AWS data pipeline unable to create through serverless yaml template

490 Views Asked by At

I was creating data pipeline for dynamo db export to s3. The template given for serverless yaml is not working on "PAY_PER_REQUEST" billing mode

Created one using aws console itr worked fine, exported its definition, tried to create using same definition in serverless but it is giving me following error

ServerlessError: An error occurred: UrlReportDataPipeline - Pipeline Definition failed to validate because of following Errors: [{ObjectId = 'TableBackupActivity', errors = [Object references invalid id: 's3://dynamodb-dpl-#{myDDBRegion}/emr-ddb-storage-handler/4.11.0/emr-dynamodb-tools-4.11.0-SNAPSHOT-jar-with-dependencies.jar,org.apache.hadoop.dynamodb.tools.DynamoDBExport,#{output.directoryPath},#{input.tableName},#{input.readThroughputPercent}']}] and Warnings: [].

Can anyone help me on this. Pipeline created using console is working perfectly with same value of step in table backup activity.

Pipeline template is pasted below

UrlReportDataPipeline:
      Type: AWS::DataPipeline::Pipeline
      Properties: 
        Name: ***pipeline name****
        Activate: true
        ParameterObjects: 
          - Id: "myDDBReadThroughputRatio"
            Attributes: 
              - Key: "description"
                StringValue: "DynamoDB read throughput ratio"
              - Key: "type"
                StringValue: "Double"
              - Key: "default"
                StringValue: "0.9"
          - Id: "myOutputS3Loc"
            Attributes: 
              - Key: "description"
                StringValue: "S3 output bucket"
              - Key: "type"
                StringValue: "AWS::S3::ObjectKey"
              - Key: "default"
                StringValue: 
                  !Join [ "", [ "s3://", Ref: "UrlReportBucket" ] ]
          - Id: "myDDBTableName"

● **Entries taken from a collection**:
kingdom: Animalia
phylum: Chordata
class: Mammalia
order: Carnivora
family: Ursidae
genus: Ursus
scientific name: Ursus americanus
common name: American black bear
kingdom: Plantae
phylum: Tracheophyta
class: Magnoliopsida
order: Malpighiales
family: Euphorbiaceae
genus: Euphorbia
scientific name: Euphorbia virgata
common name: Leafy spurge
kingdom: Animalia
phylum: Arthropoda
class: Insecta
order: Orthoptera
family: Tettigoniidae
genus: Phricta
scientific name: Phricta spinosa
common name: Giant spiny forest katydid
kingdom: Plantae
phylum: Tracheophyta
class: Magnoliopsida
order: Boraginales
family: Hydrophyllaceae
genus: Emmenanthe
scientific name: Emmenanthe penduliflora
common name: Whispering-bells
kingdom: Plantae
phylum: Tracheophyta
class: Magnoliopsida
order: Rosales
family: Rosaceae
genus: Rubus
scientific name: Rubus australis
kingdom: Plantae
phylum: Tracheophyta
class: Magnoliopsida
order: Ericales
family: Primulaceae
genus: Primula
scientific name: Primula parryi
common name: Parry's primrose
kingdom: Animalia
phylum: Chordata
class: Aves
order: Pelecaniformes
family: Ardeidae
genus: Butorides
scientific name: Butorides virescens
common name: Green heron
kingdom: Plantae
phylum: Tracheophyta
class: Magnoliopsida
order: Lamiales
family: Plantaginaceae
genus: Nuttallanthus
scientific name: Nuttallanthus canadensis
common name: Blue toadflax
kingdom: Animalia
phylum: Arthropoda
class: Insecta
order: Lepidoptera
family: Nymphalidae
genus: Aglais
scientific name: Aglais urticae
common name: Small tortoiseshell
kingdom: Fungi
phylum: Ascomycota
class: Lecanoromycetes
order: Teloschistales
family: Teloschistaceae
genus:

● **Given task**: Reproduce the passage of the forum thread on the AWS data pipeline error that begins with "490 Views Asked" and ends with "and Warnings: [].".

● **Answer to the exercise**:
490 Views Asked by At

I was creating data pipeline for dynamo db export to s3. The template given for serverless yaml is not working on "PAY_PER_REQUEST" billing mode

Created one using aws console itr worked fine, exported its definition, tried to create using same definition in serverless but it is giving me following error

ServerlessError: An error occurred: UrlReportDataPipeline - Pipeline Definition failed to validate because of following Errors: [{ObjectId = 'TableBackupActivity', errors = [Object references invalid id: 's3://dynamodb-dpl-#{myDDBRegion}/emr-ddb-storage-handler/4.11.0/emr-dynamodb-tools-4.11.0-SNAPSHOT-jar-with-dependencies.jar,org.apache.hadoop.dynamodb.tools.DynamoDBExport,#{output.directoryPath},#{input.tableName},#{input.readThroughputPercent}']}] and Warnings: [].